Natürlich ist es richtig, Israel aufzufordern, humanitäre Hilfen nach Gaza durchzulassen, denn die dortige Bevölkerung ist nach übereinstimmenden Berichten akut vom Hunger bedroht, und das schon eine ganze Weile. Dass in dieser Situation die Hamas arrogant auf Forderungen besteht, die niemals erfüllt werden können, dass die Hamas alle Bemühungen für einen Waffenstillstand sabotiert, macht diese westlichen Linken noch nicht einmal nachdenklich.
Die Täter-Opfer-Umkehr, die seit dem 7. Oktober 2023 erfolgreich von der Hamas betrieben wird, kann und darf Israel nicht beeinflussen. So lange die Hamas weiter Geiseln festhält, so lange die Hamas auch die palästinensische Bevölkerung Gazas als Schutzschilde missbraucht, so lange die Hamas die immer lauter werdenden Proteste der palästinensischen Bevölkerung brutal unterdrückt, wird es keine Lösung dieses Konflikts geben. Nicht einmal eine Feuerpause wollen die Terroristen akzeptieren, was nach langen Verhandlungen in Doha dazu führte, dass die US- und die israelische Delegation frustriert abgereist sind. Es wird Israel und seinen Partnern gar nichts anderes übrigbleiben, als den Kampf gegen die Hamas so lange weiterzuführen, bis die Terrororganisation nicht mehr existiert.
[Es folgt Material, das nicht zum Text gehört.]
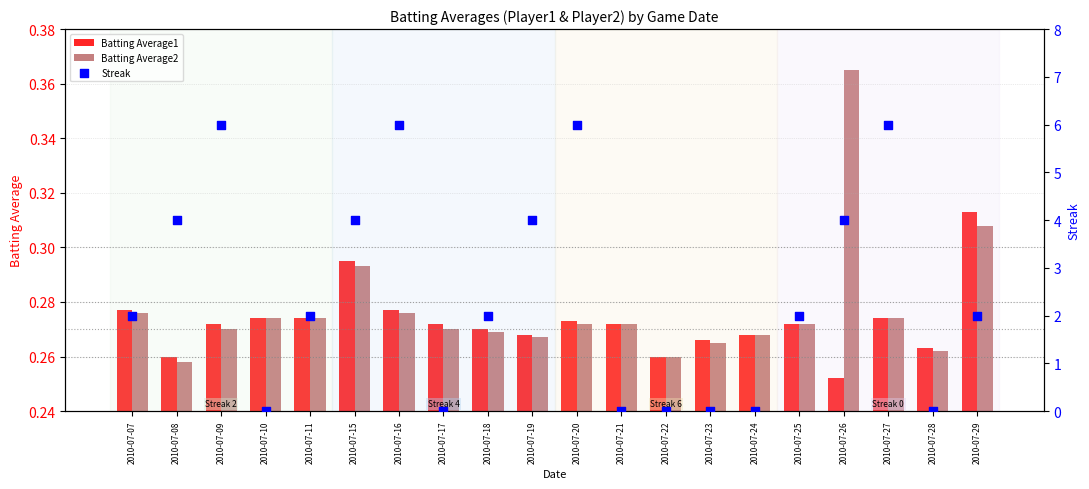

Which series has the largest Y range (max minus min)?

Streak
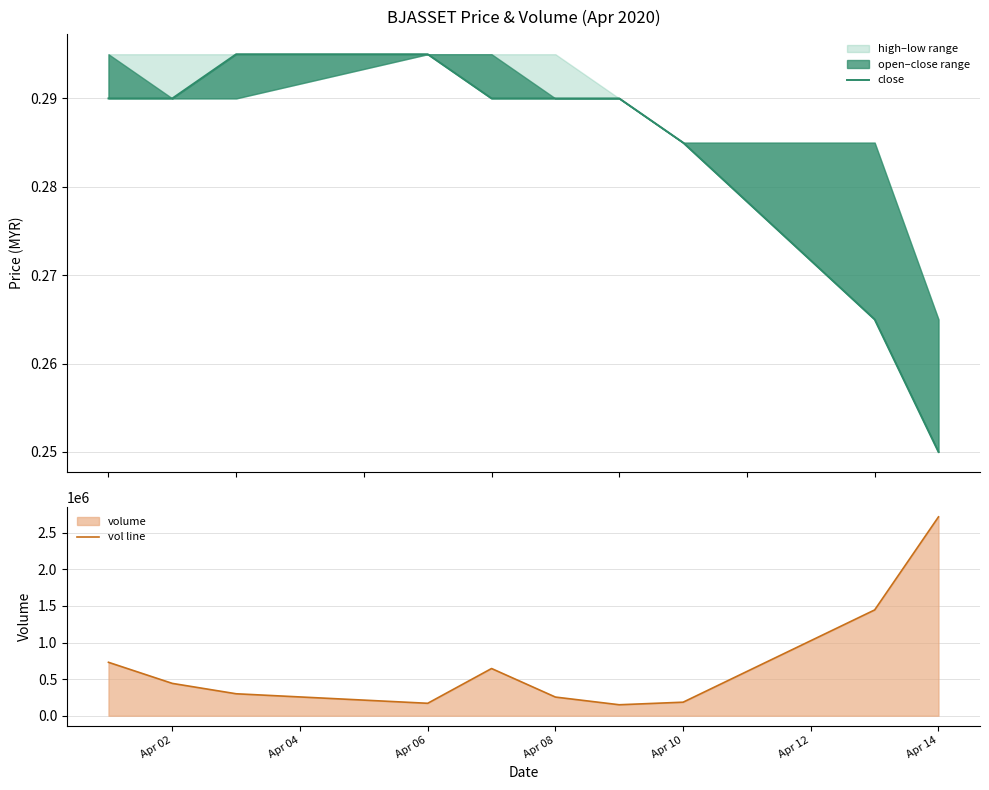

True or false: vol line and close cross at least once.

False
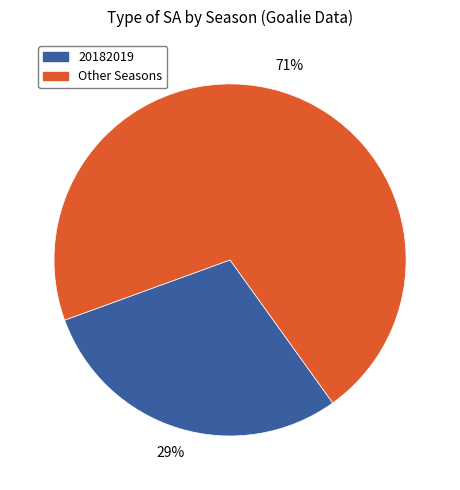

To the nearest percent, what is the average slice percentage?

50%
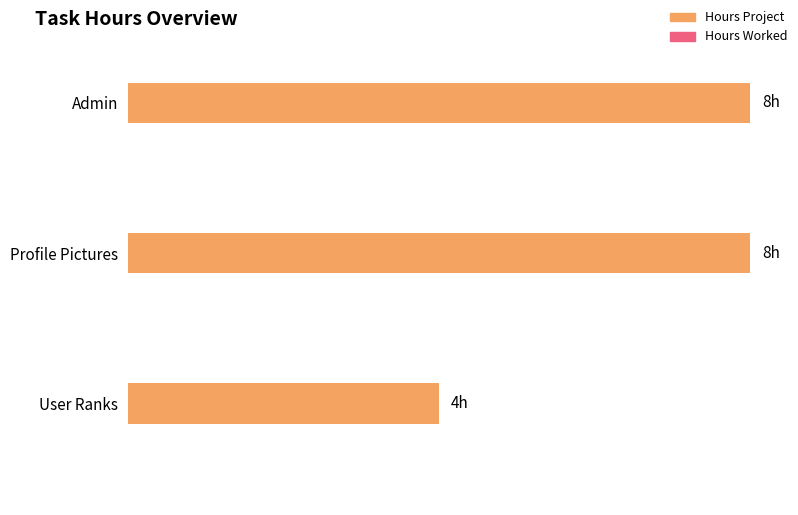

Which series has the largest total across all categories?

Hours Project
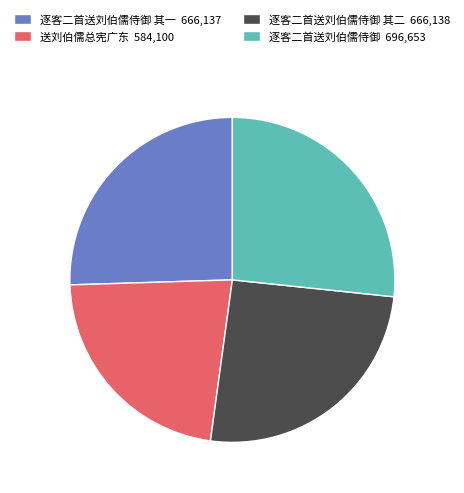

Is there any slice that represents more than half of the pie?

No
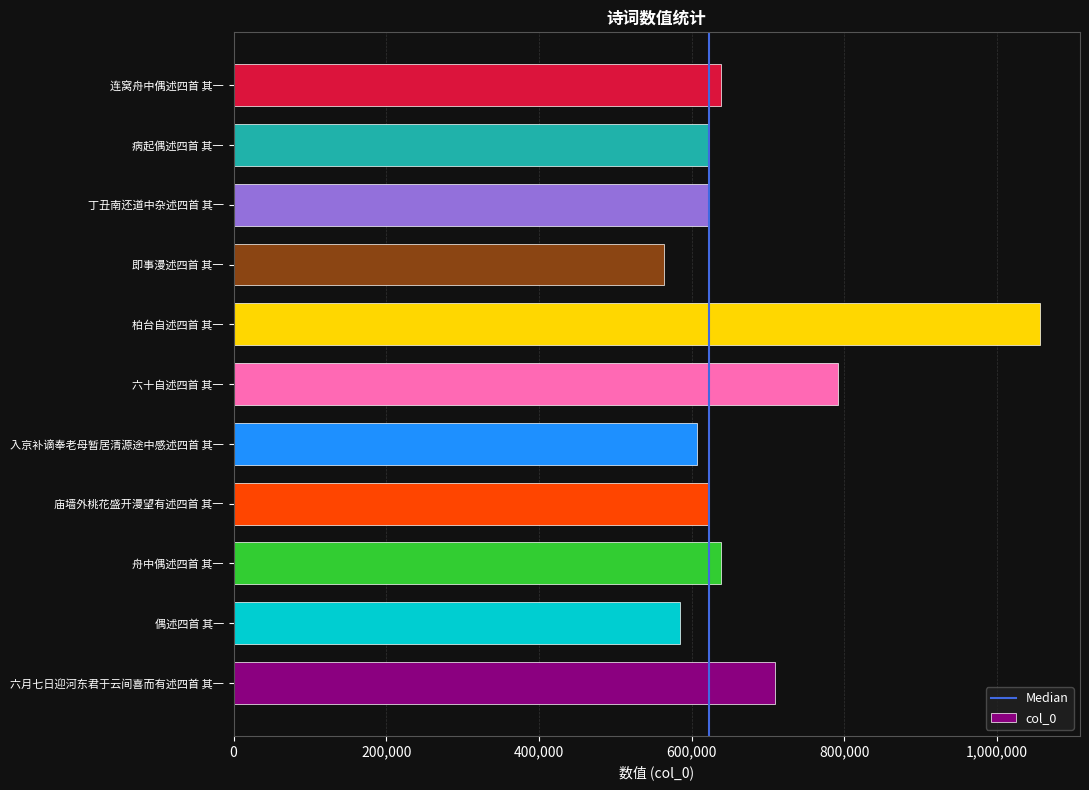

What is the difference between the values at 六月七日迎河东君于云间喜而有述四首 其一 and 柏台自述四首 其一?

346617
Und natürlich denkt man in Washington und Tel Aviv laut über „alternative Möglichkeiten“ zur Befreiung der Geiseln nach, wie der Sondergesandte Steve Witkoff erklärte. Dass diese „alternativen Möglichkeiten“ erneut zu heftigen Kollateralschäden führen werden, ist klar. Doch sollte man in dieser Situation endlich nach anderthalb Jahren anfangen, über die Verantwortung der Terrororganisation zu sprechen, statt barbarische Mörder zu „Helden“ hochzustilisieren.
Die Hauptforderung, um überhaupt einen Weg hin zu Lösungen zu öffnen, ist einfach: Die Hamas muss sofort und bedingungslos die verbliebenen 49 Geiseln freilassen, von denen 27 wohl nicht mehr am Leben sind. Solange die Terrororganisation dies nicht tut, wird es keinen Tag Ruhe in Gaza geben, werden weiter Menschen in Gaza sterben, und die Verantwortung dafür tragen Terroristen, die von verstörten Zeitgenossen wie Greta Thunberg gefeiert werden.
Die Hamas hat die Wahl, wie es in Gaza weitergeht. Und offensichtlich sind die Terroristen bereit, die gesamte Bevölkerung Gazas für ihre genozidären Pläne zu opfern, denn das Ziel der Terroristen, die Vernichtung des Staats Israel und die Ermordung jüdischen Lebens, hat sich zu keinem Zeitpunkt geändert. Dass die Welt heute die Forderung stellt, dass die Situation in Gaza entschäft und geregelt werden muss, ist gut und richtig. Doch sollte diese Forderung nicht an Israel gestellt werden, sondern an die Terroristen der Hamas – denn diese tragen die Verantwortung für alles, was in Gaza seit dem 7. Oktober 2023 passiert.